- Opening Delimiter -

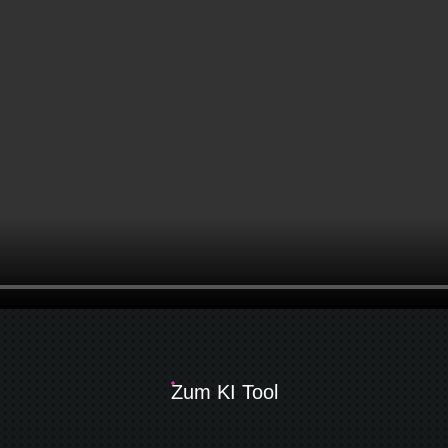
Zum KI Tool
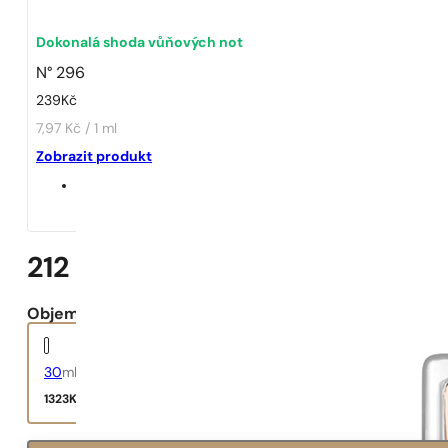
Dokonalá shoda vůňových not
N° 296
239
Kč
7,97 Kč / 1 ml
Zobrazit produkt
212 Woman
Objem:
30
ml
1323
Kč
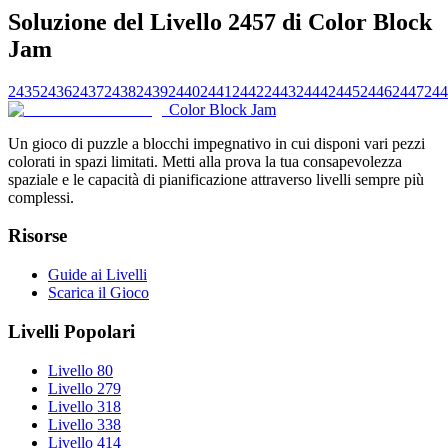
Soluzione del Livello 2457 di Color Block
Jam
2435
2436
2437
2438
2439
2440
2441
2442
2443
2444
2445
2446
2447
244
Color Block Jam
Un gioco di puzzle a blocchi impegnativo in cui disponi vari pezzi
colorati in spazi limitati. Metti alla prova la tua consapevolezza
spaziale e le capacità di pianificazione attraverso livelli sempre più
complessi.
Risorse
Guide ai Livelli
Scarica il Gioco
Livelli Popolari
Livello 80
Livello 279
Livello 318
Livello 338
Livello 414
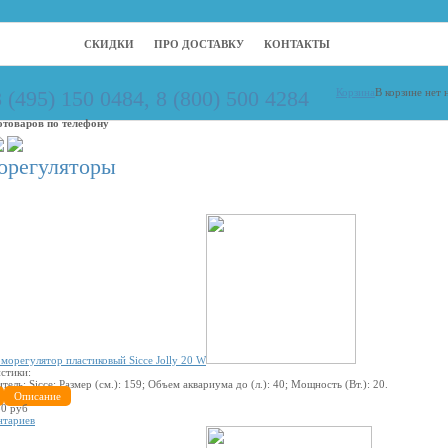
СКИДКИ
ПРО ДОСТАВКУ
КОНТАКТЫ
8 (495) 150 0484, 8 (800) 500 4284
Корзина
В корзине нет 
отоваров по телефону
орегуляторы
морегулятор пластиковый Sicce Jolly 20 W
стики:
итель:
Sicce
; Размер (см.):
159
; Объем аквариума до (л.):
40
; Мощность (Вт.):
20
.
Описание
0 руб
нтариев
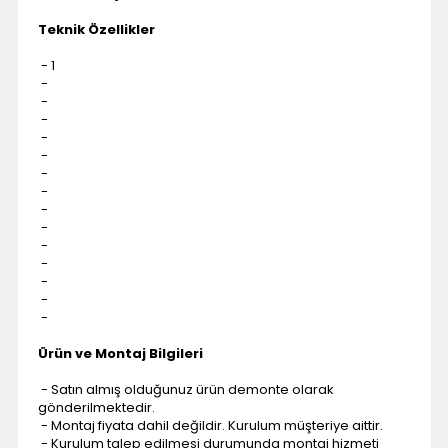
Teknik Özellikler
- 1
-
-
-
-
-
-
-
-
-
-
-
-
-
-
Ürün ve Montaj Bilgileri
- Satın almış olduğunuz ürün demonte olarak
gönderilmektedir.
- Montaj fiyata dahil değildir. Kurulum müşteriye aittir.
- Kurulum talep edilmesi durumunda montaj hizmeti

- Closing Delimiter -

- WRITTEN TASK
Locate each line in the entries that contains the string "Sicce", and copy those lines out.

- ANSWER BOX
морегулятор пластиковый Sicce Jolly 20 W
Sicce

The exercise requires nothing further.